The second cutting member 2 is driven by means of a motor 17, whose rotor 18 is mounted directly on the tubular member 15. The rotor 18 comprises a disc of a permanent-magnetic material, which disc has been polarized diametrically. The stator is arranged in a housing 22 and comprises a support 19 with a yoke 20 provided with a coil 21. The first cutting member 1 and the housing 22 are secured to each other by means of their flanges 23 and 24, respectively.

By connecting the motor 17 to an electric power source and to a control mechanism, known per se, pulses can be applied to the rotor 18 via the stator 19, so that the assembly comprising the second cutting member 2, the tubular member 15 and rotor 18 will perform an oscillatory rotational movement. Preferably, the pulses are applied at the resonant frequency of this assembly. The direct connection of the rotor 18 to the second cutting member 2 by the tubular member 15 obviates the need for a transmission mechanism, for example, gear wheels, and results in a very compact shaving unit 25 comprising the cutting members, the tubular member 15 with resilient elements 11, and the motor.

Obviously, the housing 22 may be given a larger axial dimension to accommodate, for example, the above-mentioned power source and the components of the control mechanism.

In general when a hair is being cut forces occur which tend to urge the two cutting members 1 and 2 away from each other in an axial direction. The high rigidity of the resilient elements 11 in this direction will minimize axial movement of the cutting member 2 relative to the cutting member 1 as a result of these forces which occur during cutting, and will thereby promote a strong cutting action. No additional resilient element for exerting pressure on the cutting member 2 in an axial direction towards the cutting member 1 is required when the construction described above is employed.

The force with which the resilient elements 11 urge the cutting member 2 against the cutting member 1 in an axial direction can now be very small when the cutting member 2 is at rest or when it is being driven no hairs are being cut. The construction may even be such that a very narrow cutting gap 26 is formed between the cutting edges of the cutters 5 and the inner side of the annular portion 3 in which the hair-entry apertures 4 are formed, so that moving parts of the cutting member 2 are not in contact with the cutting member 1. In comparison with the construction of known shavers this leads to a substantial reduction of undesired effects such as wear, generation of heat, and noise. Another advantage is that practically no friction losses occur between the two cutting members. This enables a smaller drive motor with a smaller power rating to be used, so that the entire shaving apparatus can be lighter in weight and smaller and there is greater freedom as regards the design of the apparatus. In the case of a rechargeable or a battery-operated shaver the time before the battery has to be recharged or replaced is extended.

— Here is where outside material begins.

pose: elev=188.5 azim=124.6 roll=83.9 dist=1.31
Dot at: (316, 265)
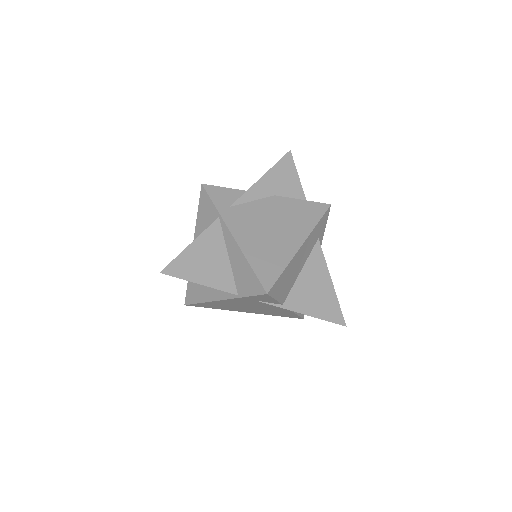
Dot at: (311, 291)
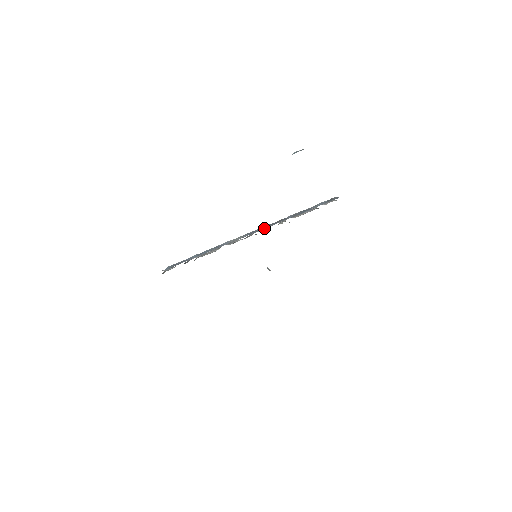
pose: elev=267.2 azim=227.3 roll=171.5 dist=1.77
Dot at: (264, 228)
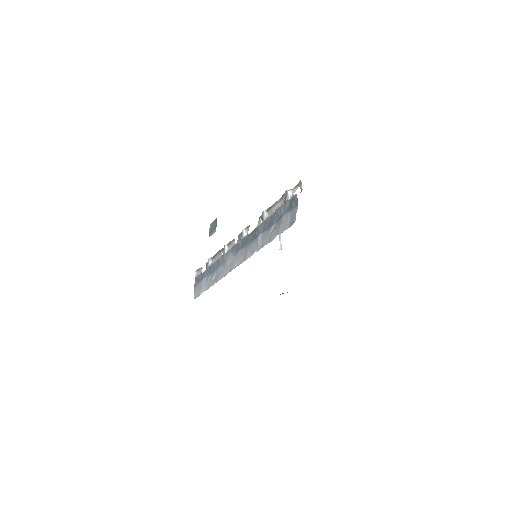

Obviously, more than two resilient elements may be arranged between the two cutting members.

The construction shown in FIG. 4 is a modification of the embodiment shown in FIGS. 1, 2 and 3. The resilient elements between the two cutting members are now constructed as U-shaped blade springs 27 each having limits 28 and 29 which extend in directions substantially parallel to the rotational axis 9. Again, each spring 27 has a high stiffness in directions extending substantially parallel to and radially of the rotational axis 9 but is resiliently flexible in directions extending transversely of said directions of high stiffness.

In this embodiment the free ends of the limbs 28 of the springs 27 are connected directly to the first cutting member 1 and the free ends of the limbs 29 are connected directly to the second cutting member 2. For the purpose of driving the second cutting member this member is provided with an eccentric pin 30 which may be coupled to an electric motor, for example via an eccentric mechanism, so that the second cutting member 2 can again be driven with an oscillatory rotational movement relative to the first cutting member 1.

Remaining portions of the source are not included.